Para vencer o imenso desafio de satisfazer a um consumidor exigente e mais racional, em um mercado extremamente competitivo, unir forças com parceiros estratégicos é outro caminho possível para potencializar resultados que contribuam com o crescimento de ambas as partes. “Se tanto indústria quanto supermercado têm um cliente comum, ambos podem trabalhar juntos para criar ações diferenciadas, capazes de impactar positivamente o shopper”, diz Olegário Araújo, da 360.

O primeiro passo é analisar dados e entender a missão de compra do consumidor naquela loja. Nesse mapeamento, cabe também apontar o que precisa ser melhorado em todas as etapas de contato do shopper com o supermercado. “Só que, em vez de focar os problemas e tentar descobrir quem é o culpado, o movimento tem que ser buscar soluções, que vão agregar a toda cadeia de valor”, recomenda o sócio-fundador da Inteligência 360.

Nesse processo, não podem ser envolvidos apenas o comprador da loja de varejo e o vendedor da indústria. O ideal é que profissionais de diferentes áreas das duas empresas tragam suas ideias e sugestões, entre eles os responsáveis pela operação, pela logística, pelo marketing e até os colaboradores da área de TI. “A relação entre indústria e supermercado precisa ir muito além da negociação. Unindo dados, é possível entender necessidades e gostos do shopper e transformar isso em insights, para desenvolver soluções personalizadas e pensar em diversos tipos de promoções conjuntas”, diz o sócio-associado da McKinsey & Company, empresa de consultoria, Luiz Lima.

Modelos colaborativos, nesses moldes, já funcionam muito bem em países desenvolvidos, conforme atesta o economista e coordenador de projetos da Fundação Instituto de Administração (FIA), Nelson Barrizzelli: “É comum que se defina um programa anual de compra, de comum acordo, e que ele seja revisto continuamente, entre varejo e indústria, para que se aumentem ou diminuam as previsões. Dessa forma, garante-se uma reposição contínua, há um perfeito ajuste de prazos, sob condições comerciais previamente estabelecidas. E há vários estudos que comprovam que esse modelo aumenta o lucro para as duas partes”.
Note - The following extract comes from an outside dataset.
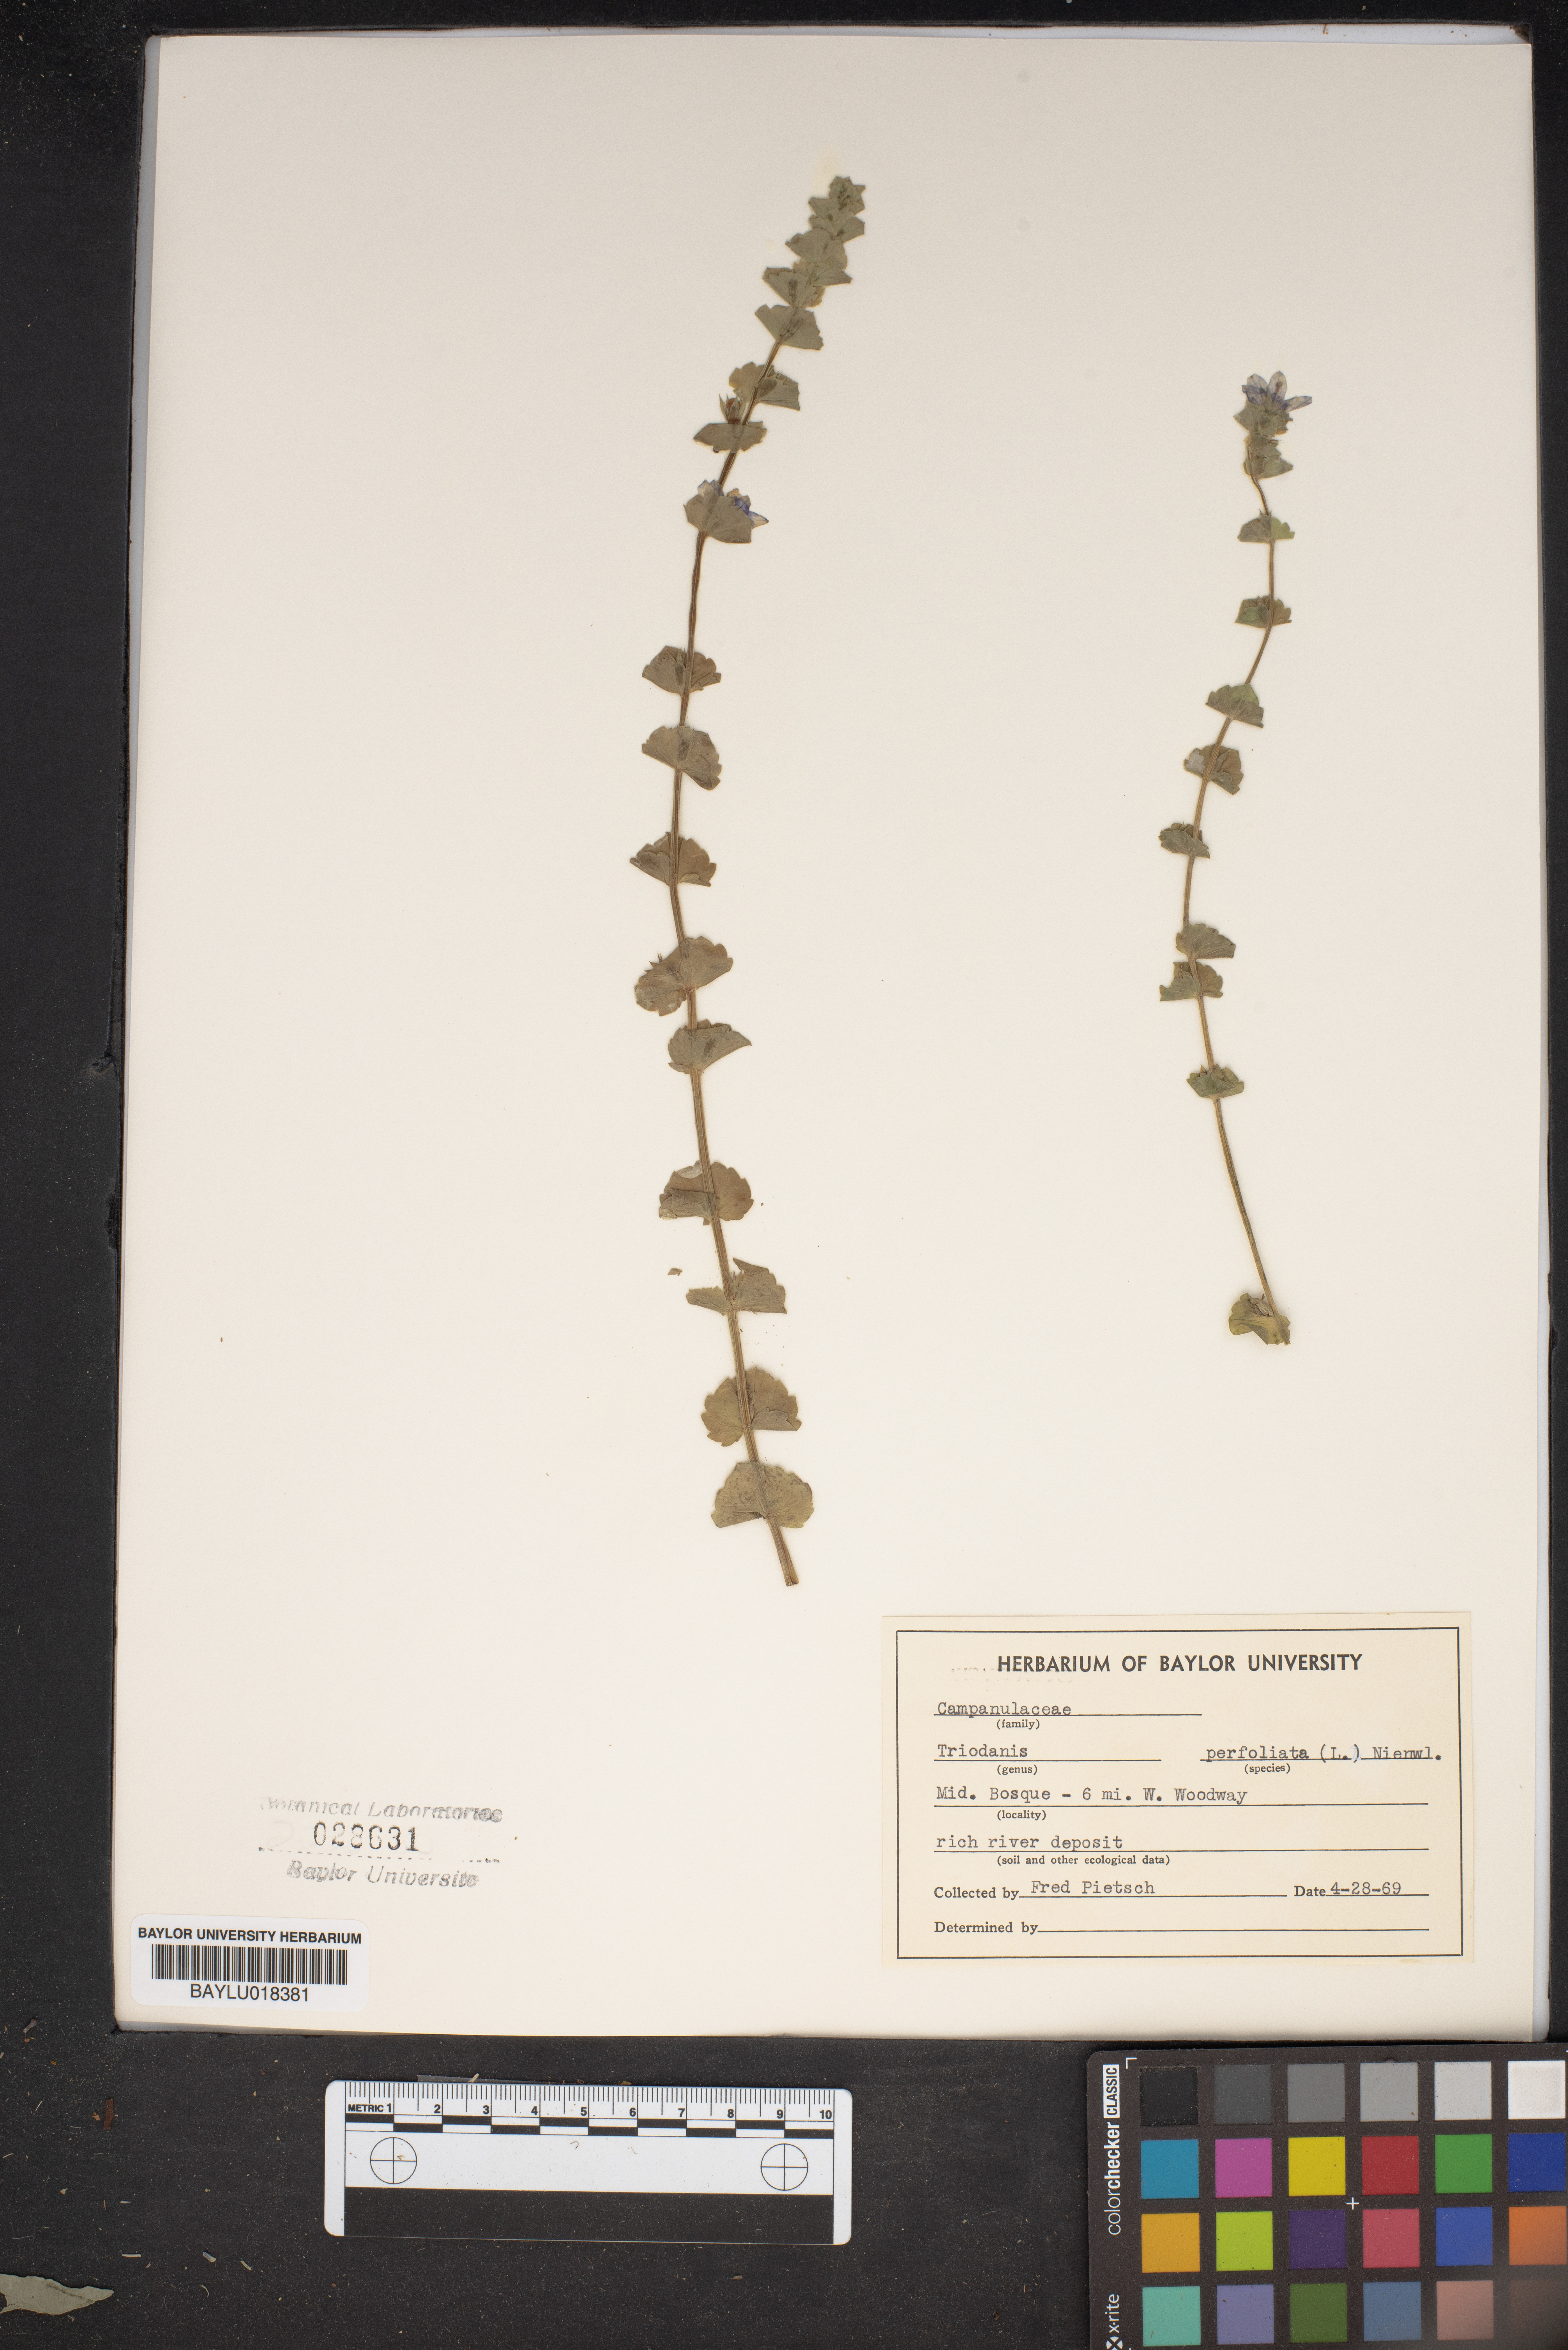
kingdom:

Barrizzelli garante que esse tipo de gestão conjunta, que começa a se desenhar por aqui e deve ganhar corpo nos próximos anos, abre um leque de oportunidades de crescimento bastante promissor já para 2019. “Além disso, a estratégia economiza tempo e evita rupturas. Não é inteligente, cada vez que preciso de uma mercadoria, negociar o pedido individualmente com o vendedor”, defende.

Do lado das indústrias, há um profundo entendimento de que é preciso estreitar o relacionamento com o varejo, de acordo com o que pontuam os executivos de alguns dos principais fornecedores do Brasil, nas páginas a seguir. De modo geral, eles seguem bastante otimistas com o ano que vem, dispostos a investir. O capital será aplicado, majoritariamente, no lançamento de novos produtos, na adoção de tecnologias novas e em iniciativas de capacitação e treinamento da equipe, a fim de melhorar o atendimento. Boa parte deles pretende, ainda, ampliar os pontos de venda. Além de aumentar o quadro de funcionários, uma parcela expressiva planeja investir em pesquisa e desenvolvimento. Com tudo isso, 2019 promete.